Let me get to details:
IBLs require that you identify one or more nearest neighbors to a given point or a record to make a prediction. For example, if I want to figure out whether to classify a transaction as good or fraud, I search for the nearest transaction whose status is known. If it is fraud, I label the original transaction also as fraud or vice versa.
Typically, you compute distances using known attributes. So, for the transaction data, I might look at attributes like demography of the customer who made the transactions, past history of the transactions of the customers, transaction details (amount, ip etc.). All these might add up to several dozens of attributes. If I have around 1,000,000 known transactions, for predicting the status of each new point, I need to measure its distances with 1,000,000 points (each with several dozens of dimension) to find its nearest neighbor.

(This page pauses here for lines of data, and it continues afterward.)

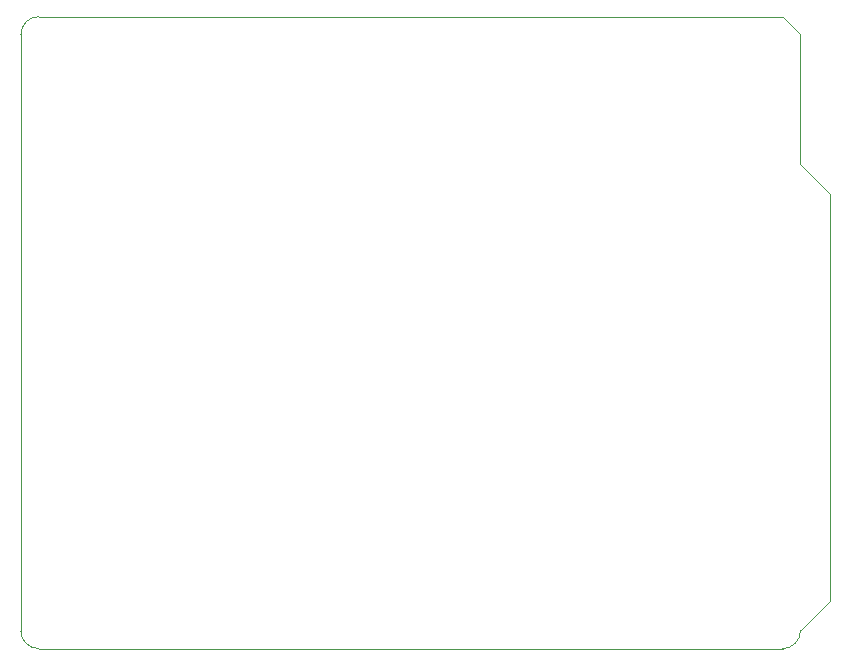
<source format=gm1>
G04 #@! TF.GenerationSoftware,KiCad,Pcbnew,7.0.8*
G04 #@! TF.CreationDate,2023-12-02T16:18:10-07:00*
G04 #@! TF.ProjectId,drs,6472732e-6b69-4636-9164-5f7063625858,v1*
G04 #@! TF.SameCoordinates,Original*
G04 #@! TF.FileFunction,Profile,NP*
%FSLAX46Y46*%
G04 Gerber Fmt 4.6, Leading zero omitted, Abs format (unit mm)*
G04 Created by KiCad (PCBNEW 7.0.8) date 2023-12-02 16:18:10*
%MOMM*%
%LPD*%
G01*
G04 APERTURE LIST*
G04 #@! TA.AperFunction,Profile*
%ADD10C,0.100000*%
G04 #@! TD*
G04 APERTURE END LIST*
D10*
X183000000Y-84500000D02*
X183000000Y-90500000D01*
X180500000Y-71000000D02*
X180500000Y-82000000D01*
X179000000Y-123000000D02*
G75*
G03*
X180500000Y-121500000I0J1500000D01*
G01*
X183000000Y-119000000D02*
X180500000Y-121500000D01*
X179000000Y-69500000D02*
X180500000Y-71000000D01*
X116000000Y-69500000D02*
X179000000Y-69500000D01*
X116000000Y-69500000D02*
G75*
G03*
X114500000Y-71000000I0J-1500000D01*
G01*
X180500000Y-82000000D02*
X183000000Y-84500000D01*
X114500000Y-71000000D02*
X114500000Y-121500000D01*
X179000000Y-123000000D02*
X116000000Y-123000000D01*
X114500000Y-121500000D02*
G75*
G03*
X116000000Y-123000000I1500000J0D01*
G01*
X183000000Y-90500000D02*
X183000000Y-119000000D01*
M02*

</source>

Clearly, a major disadvantage is the time of computation .
So, people use a variety of techniques to speed up. Some focus on creating a subset of the data.
An interesting technique is to represent the data in the form of a specific type of binary space partitioning tree called K-D tree. Checkout Wikipedia to learn more about it.
KD tree enables me to divide the data in a structured way and quickly remove most points with which I need not compute the distance to find the nearest neighbor as they cannot be nearest neighbors. This reduces the time of computation drastically. But, in very large dimensional problems, BSPs fail.
Of course, decision trees are geometrically space partitioning algorithms too. CART in particular is a binary space partioning tool. However, in regular BSPs we use some geometric criteria (like distance) for partitioning. But, in decision trees, some measures of impurity are minimized while partitioning. As I assume you are not interested in this part, I shall not delve into those methods.